In the last 6 weeks, I’ve met 4 other people — all adults, and who all recently learned the same thing about themselves.
— And every one described the same feeling. That absolute relief. The sudden and overwhelming knowledge of all the mistaken ideas and advice and circumstances that has tripped us up. All the people we wish we could go back to now and say — “Wait — there’s an explanation! I know what’s happening!
It’s not stupidity. Or lack of intelligence. I’m not just socially clumsy or awkward — okay, I am those things, but the awkwarness is not a problem — it’s a symptom! It isn’t that I’m unreasonable or that I don’t care. It isn’t coldness or outrage that needs to be counseled or over-taught. All those are things that need to be addressed and understood in context. And in some cases, those are issues where people need to meet me — and those like me — halfway.
You don’t have to ignore my inabilities — you just have to understand what it is that we’re all working around. I can pretend — for long periods of time — to be like everybody else. Some attempts are more successful than others. But sometimes the illusion doesn’t work. And sometimes I just can’t keep it up.

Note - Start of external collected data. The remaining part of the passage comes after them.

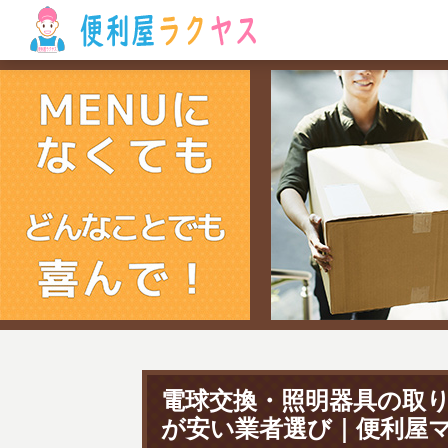
電球交換・照明器具の取
が安い業者選び｜便利屋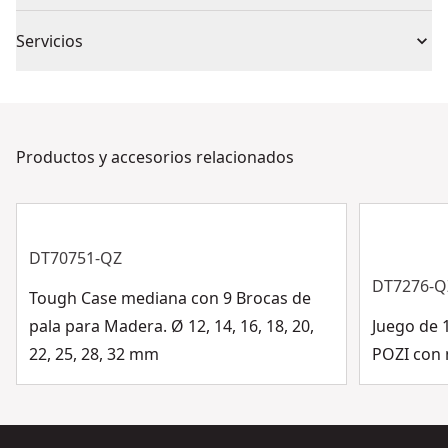
conjunto
Revestimiento de titanio para mayor resistencia al
Sin garantía
desgaste, resistencia a la corrosión y hasta 2 veces
Servicios
más vida útil (vs óxido negro)
Recuento de
1
Nuestro equipo de atención al cliente de DEWALT®
piezas
está disponible para asistir las 24 horas del día, los 7
días de la semana. Contacta con nosotros por chat,
Tipo de bit
Productos y accesorios relacionados
Impacto
formulario o teléfono.
Servicio al cliente
Diámetro de la
broca
DT70751-QZ
DT7276-Q
Tough Case mediana con 9 Brocas de
Ver más
pala para Madera. Ø 12, 14, 16, 18, 20,
Juego de
22, 25, 28, 32 mm
POZI con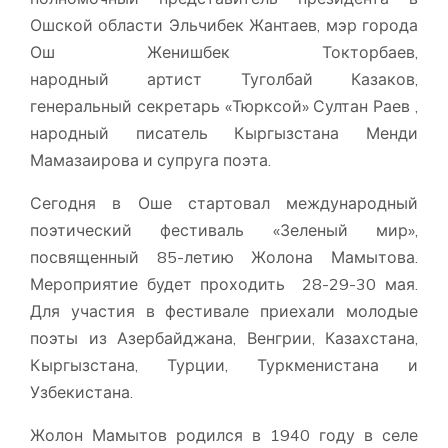
Ошской области Эльчибек Жантаев, мэр города
Ош Женишбек Токторбаев,
народный артист Туголбай Казаков,
генеральный секретарь «Тюрксой» Султан Раев ,
народный писатель Кыргызстана Менди
Мамазаирова и супруга поэта.
Сегодня в Оше стартовал международный
поэтический фестиваль «Зеленый мир»,
посвященный 85-летию Жолона Мамытова.
Мероприятие будет проходить 28-29-30 мая.
Для участия в фестивале приехали молодые
поэты из Азербайджана, Венгрии, Казахстана,
Кыргызстана, Турции, Туркменистана и
Узбекистана.
Жолон Мамытов родился в 1940 году в селе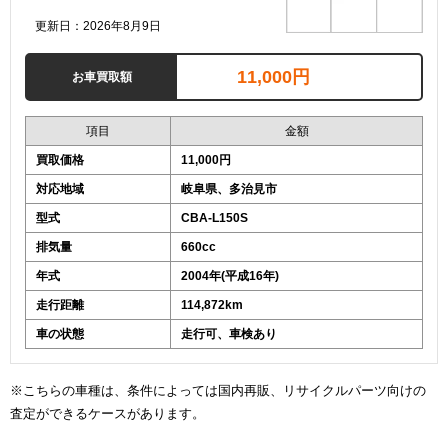
更新日：2026年8月9日
11,000円
お車買取額
項目
金額
買取価格
11,000円
対応地域
岐阜県、多治見市
型式
CBA-L150S
排気量
660cc
年式
2004年(平成16年)
走行距離
114,872km
車の状態
走行可、車検あり
※こちらの車種は、条件によっては国内再販、リサイクルパーツ向けの
査定ができるケースがあります。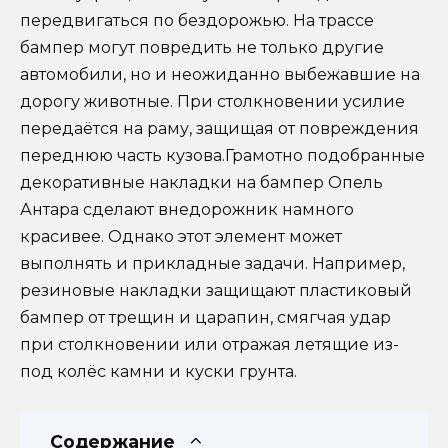
передвигаться по бездорожью. На трассе
бампер могут повредить не только другие
автомобили, но и неожиданно выбежавшие на
дорогу животные. При столкновении усилие
передаётся на раму, защищая от повреждения
переднюю часть кузова.Грамотно подобранные
декоративные накладки на бампер Опель
Антара сделают внедорожник намного
красивее. Однако этот элемент может
выполнять и прикладные задачи. Например,
резиновые накладки защищают пластиковый
бампер от трещин и царапин, смягчая удар
при столкновении или отражая летящие из-
под колёс камни и куски грунта.
Содержание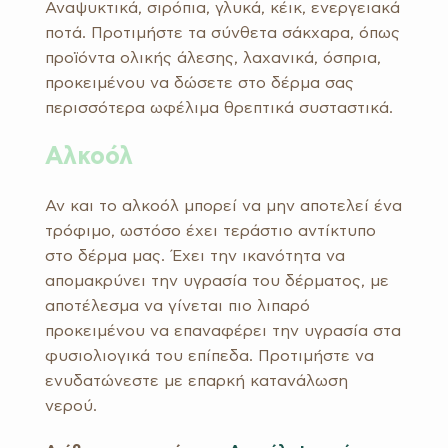
Αναψυκτικά, σιρόπια, γλυκά, κέικ, ενεργειακά
ποτά. Προτιμήστε τα σύνθετα σάκχαρα, όπως
προϊόντα ολικής άλεσης, λαχανικά, όσπρια,
προκειμένου να δώσετε στο δέρμα σας
περισσότερα ωφέλιμα θρεπτικά συσταστικά.
Αλκοόλ
Αν και το αλκοόλ μπορεί να μην αποτελεί ένα
τρόφιμο, ωστόσο έχει τεράστιο αντίκτυπο
στο δέρμα μας. Έχει την ικανότητα να
απομακρύνει την υγρασία του δέρματος, με
αποτέλεσμα να γίνεται πιο λιπαρό
προκειμένου να επαναφέρει την υγρασία στα
φυσιολιογικά του επίπεδα. Προτιμήστε να
ενυδατώνεστε με επαρκή κατανάλωση
νερού.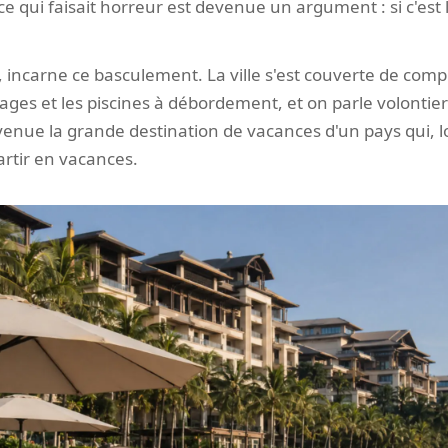
e qui faisait horreur est devenue un argument : si c'est l
, incarne ce basculement. La ville s'est couverte de compl
lages et les piscines à débordement, et on parle volontie
devenue la grande destination de vacances d'un pays qui, l
artir en vacances.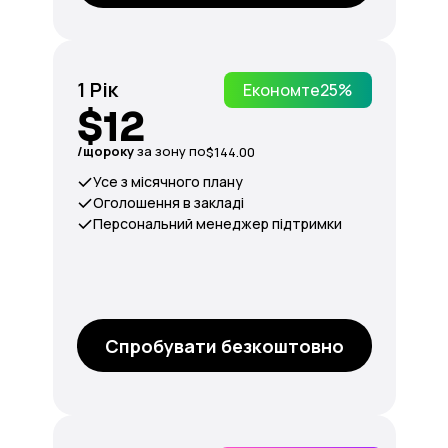
1 Рік
Економте
25%
$12
/щороку
за зону по
$144.00
Усе з місячного плану
Оголошення в закладі
Персональний менеджер підтримки
Спробувати безкоштовно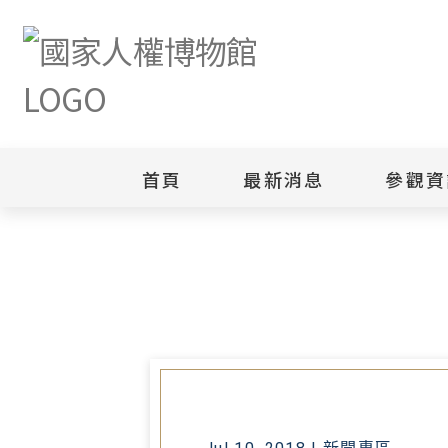
首頁
最新消息
參觀資
首頁
最新消息
人權館白色恐怖景美紀念園區因應
新聞專區
白色恐怖
園區
綜合公告
白色恐怖
當月活動訊息
園區
其他
安康接待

There’s a whole list of things I didn’t understand during my life. Couldn’t understand. Things I’ve spent a lot of hours/years trying to understand. Trying to make sense of. And I still don’t understand it all. But now I know there are things I just don’t get. And I know why. And I know I need to over-over-over-compensate for those things. And sometimes, I just need to set them aside and accept that they are not part of my world.
But my world is very big. Complex. Brilliant. Beautiful. Fun. Wonderful.

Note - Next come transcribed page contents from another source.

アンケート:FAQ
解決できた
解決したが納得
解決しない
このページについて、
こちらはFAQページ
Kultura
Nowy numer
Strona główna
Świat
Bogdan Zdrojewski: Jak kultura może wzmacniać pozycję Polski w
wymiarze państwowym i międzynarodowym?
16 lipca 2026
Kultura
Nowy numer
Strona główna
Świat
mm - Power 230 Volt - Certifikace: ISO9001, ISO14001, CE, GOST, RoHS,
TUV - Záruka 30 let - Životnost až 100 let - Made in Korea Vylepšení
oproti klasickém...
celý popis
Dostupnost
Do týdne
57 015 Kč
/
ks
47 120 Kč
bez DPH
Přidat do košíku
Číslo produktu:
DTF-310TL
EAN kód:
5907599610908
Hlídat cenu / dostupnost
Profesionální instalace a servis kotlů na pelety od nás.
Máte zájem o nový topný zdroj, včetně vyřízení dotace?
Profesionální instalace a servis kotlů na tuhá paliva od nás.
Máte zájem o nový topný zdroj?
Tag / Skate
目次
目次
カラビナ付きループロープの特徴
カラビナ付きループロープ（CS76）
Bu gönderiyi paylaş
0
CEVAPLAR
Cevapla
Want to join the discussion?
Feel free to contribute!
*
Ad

And it’s a relief to live in this world with the streets named and the maps drawn (or being drawn.) It’s nice to know where I am. And that there are so many like me.

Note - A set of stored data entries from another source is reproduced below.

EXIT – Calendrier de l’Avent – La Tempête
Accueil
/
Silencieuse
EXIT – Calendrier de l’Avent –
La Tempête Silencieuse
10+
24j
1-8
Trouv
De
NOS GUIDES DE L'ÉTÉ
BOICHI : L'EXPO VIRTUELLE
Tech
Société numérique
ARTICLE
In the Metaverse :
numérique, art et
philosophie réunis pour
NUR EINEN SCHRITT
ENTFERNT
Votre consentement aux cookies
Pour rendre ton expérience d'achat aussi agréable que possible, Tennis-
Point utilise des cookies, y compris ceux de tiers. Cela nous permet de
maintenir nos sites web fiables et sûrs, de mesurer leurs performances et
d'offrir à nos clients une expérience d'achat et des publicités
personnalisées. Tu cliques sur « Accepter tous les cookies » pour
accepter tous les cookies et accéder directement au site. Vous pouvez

And I met another person — a father — a small business owner. I had to call him to get a repair made on my house, and I would bet money on his being Asperger’s, too. There was this moment of recognition in a brief conversation where we both said — not much — but just the important bits — and never made eye contact. And I suddenly realized he was following the high notes of the sentences — just like I tend to do. And he clipped back and forth between 4 different topics. Just like I tend to do. And he was impatient with the extra words — and had a hard time keeping on topic if it strayed too far from what I needed him to do, or wanted him to address.
I wonder how many of us there are?
They talk on news shows about there being a rise in autism and Asperger’s and all the related “syndroms” of the autism spectrum — and it may be true. Maybe. But I’m not so sure. I think in many of these diagnoses, we just didn’t recognize until now what we were looking at. Maybe, that a certain percentage of the population is just wired differently.
In another century or another country — I’d have been institutionalized when I was a child because I was so far from the “norm.” Or I’d have been locked in an attic, or just killed outright. I’d have been drugged or exposed to the elements. Or if I was really precocious or odd (and I was,) I’d have been traded like livestock, and put to work either as a savant, or in some workhouse.
What does it sound like when this many people sigh with relief?